By contrast, Rosemarie was given VIP treatment and chose a pair of black Gold Cross shoes as a gift.

She later visited the K Shoe factory in Bulk Road where she was a machinist just two years before.

“I’m thrilled that my first public engagement in Lancaster is to open this shop and I’m looking forward to seeing the girls again. It will be my last engagement in the city as I have to go to Paris, Rome and America in the near future,” said Rosemarie who also had civic receptions in Lancaster and Morecambe to fit into her busy schedule.

So how did a young woman who lived with her parents and 14-year-old sister, Sheila, in Granville Road go from being Miss Morecambe to Miss World?

Born in Wales in 1943, Rosemarie was the daughter of a hospital cleaner and a factory foreman, Mr and Mrs Cyril Frankland.

The family moved to Lancaster when Rosemarie was still a child and just a few years later, she began entering beauty pageants.

She won the Miss Morecambe contest at the Super Swimming Stadium in 1960, Miss Lancashire and Miss Lake District.

Just a year later, Rosemarie won the Miss Wales and Miss United Kingdom titles which qualified her for Miss World.

But before competing in Miss World, she entered the Miss Universe competition in Florida and came second, winning a £1,420 cash prize as well as film and television offers and while still in America, Rosemarie met President Kennedy at the White House.

When she eventually won Miss World, the competition attracted a television audience of 10 million.

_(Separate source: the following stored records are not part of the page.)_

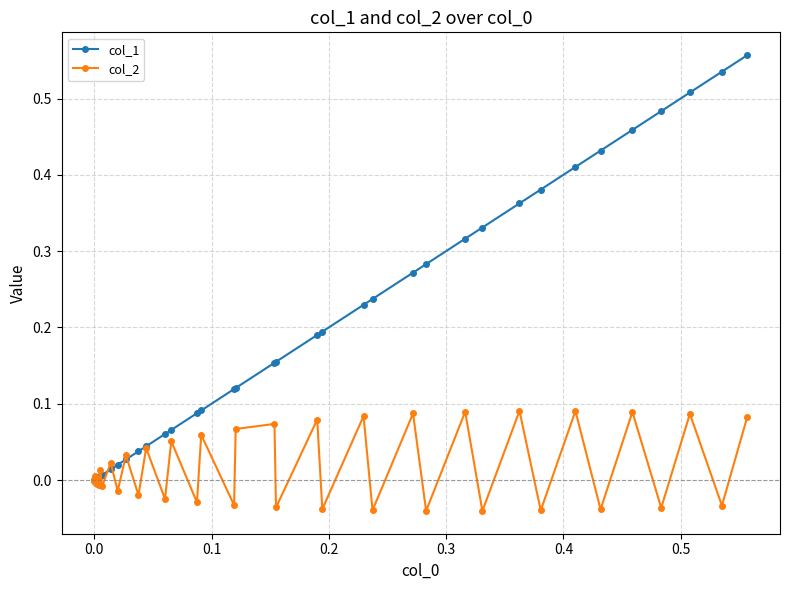

List the series in order of their peak value, highest first.

col_1, col_2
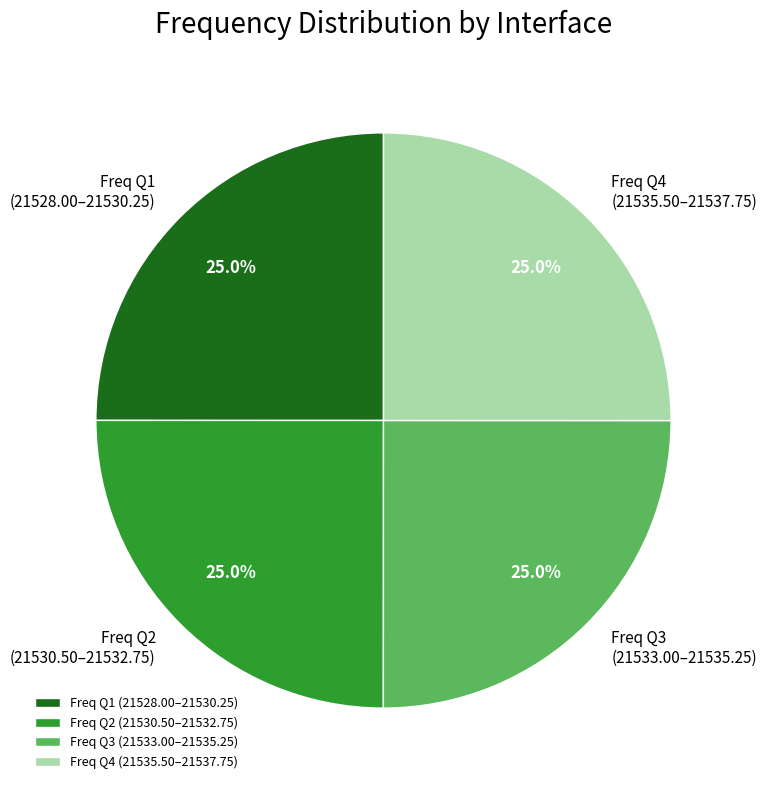

What is the ratio of the value at Freq Q2 (21530.50–21532.75) to the value at Freq Q1 (21528.00–21530.25)?

1.0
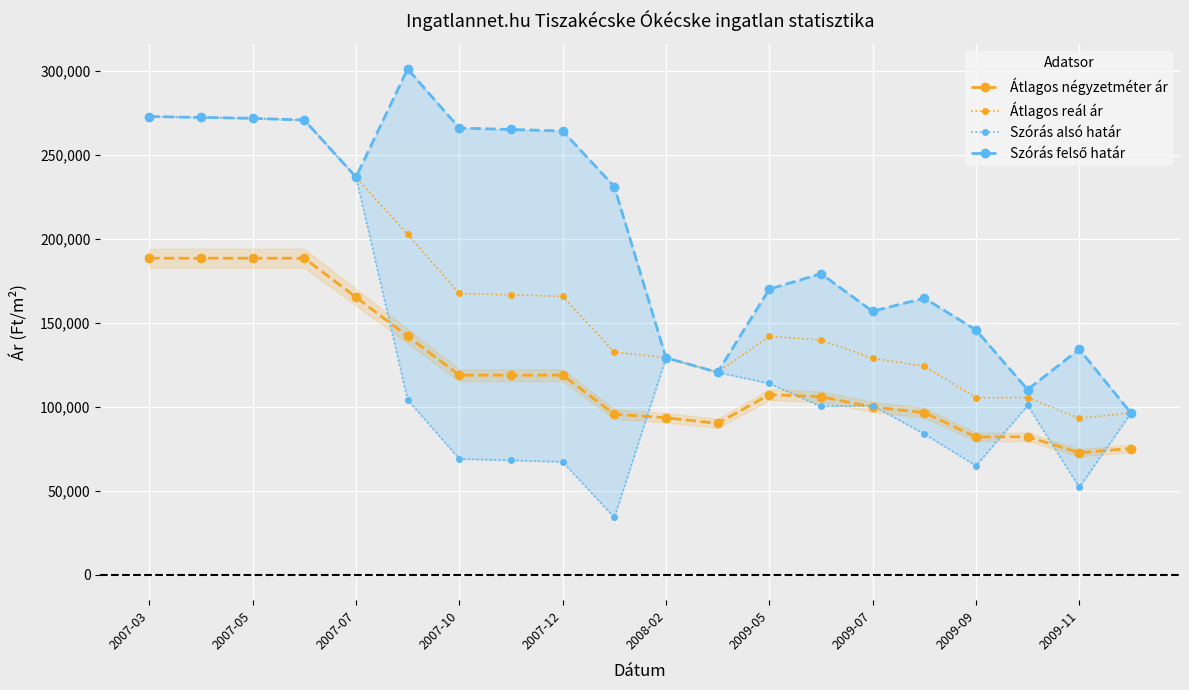

Which series has the widest spread of values?

Szórás alsó határ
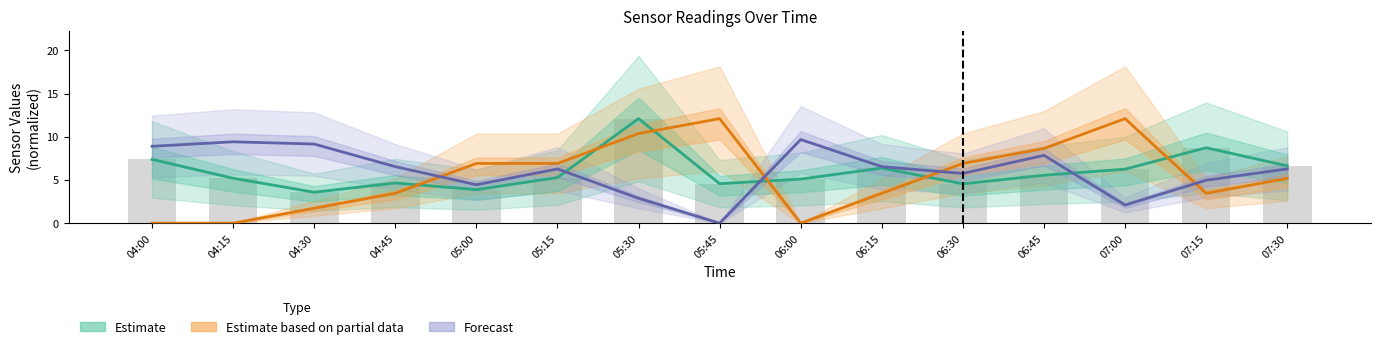

Count the number of categories in the chart.

15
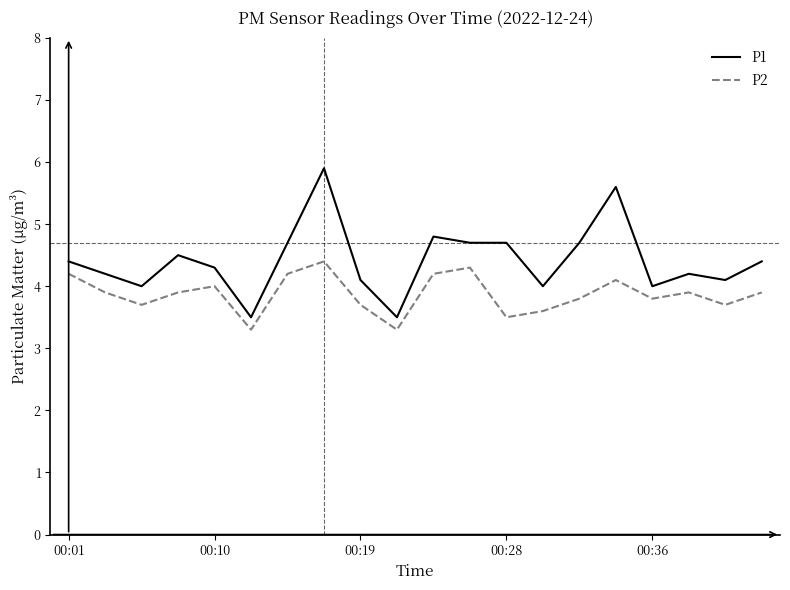

What is the minimum value shown in the chart?

3.3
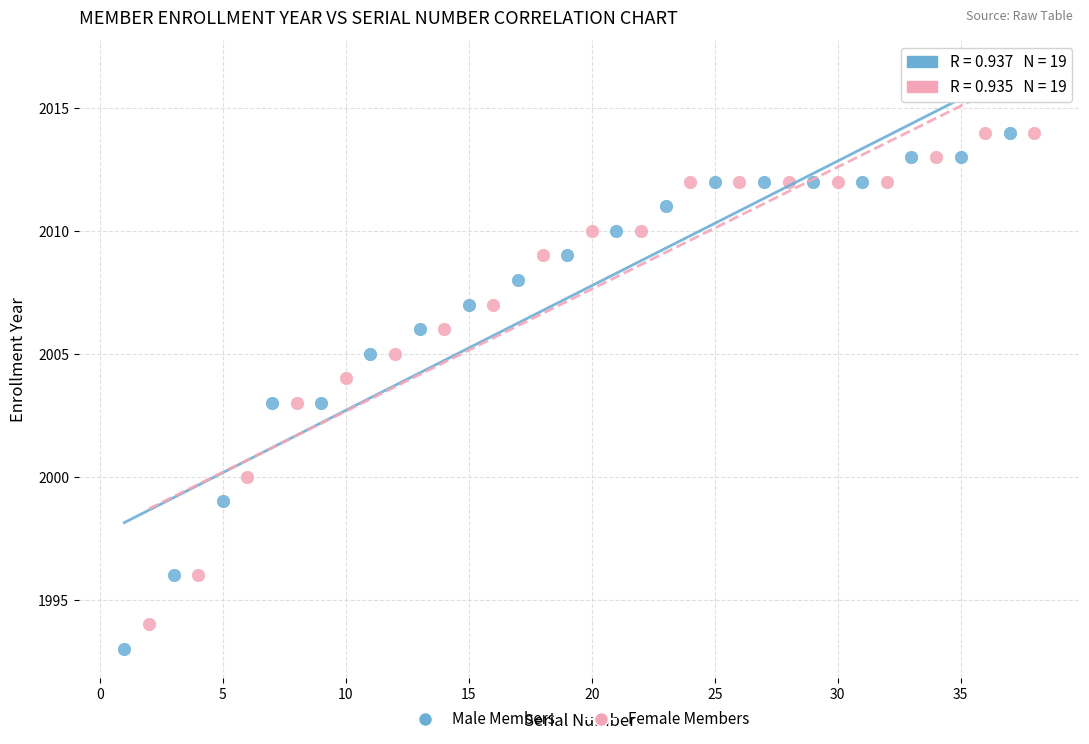

Which series has the widest spread of Y values?

Male Members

And when comedy legend, Bob Hope, crowned Rosemarie as Miss World, he described her as the most beautiful girl he had ever seen and later they struck up a relationship.

Just a year after making a non speaking appearance as a showgirl in A Hard Day’s Night, Rosemarie appeared in I’ll Take Sweden, alongside Bob. In 1964 she also featured in We Shall See, The Edgar Wallace Mystery Theatre and The Beauty Jungle.

She accompanied Bob on a tour of American forces in the Arctic too where he joked that Rosemarie was ‘so hot, we’re in real danger of going through the ice’.

However, Rosemarie’s film roles soon fizzled out so she became Bob’s personal assistant before the relationship ended.

Rosemarie had previously had a short-lived marriage in 1964 to Ben Jones, a photographer 16 years her senior, who had described her as not having the capacity to deal with the fame which came with the Miss World title.

“To throw an 18-year-old from behind the counter at Marks and Spencer in to the deep end of Miss World with no guidance and nobody to help her was too much.”

In 1970, Rosemarie married the singer/guitarist Warren Entner and they lived in Los Angeles. They had one daughter together and divorced in 1981.

Rosemarie continued to live in America until her death in 2000, aged 57, but her ashes were interred at her Welsh birthplace near Wrexham.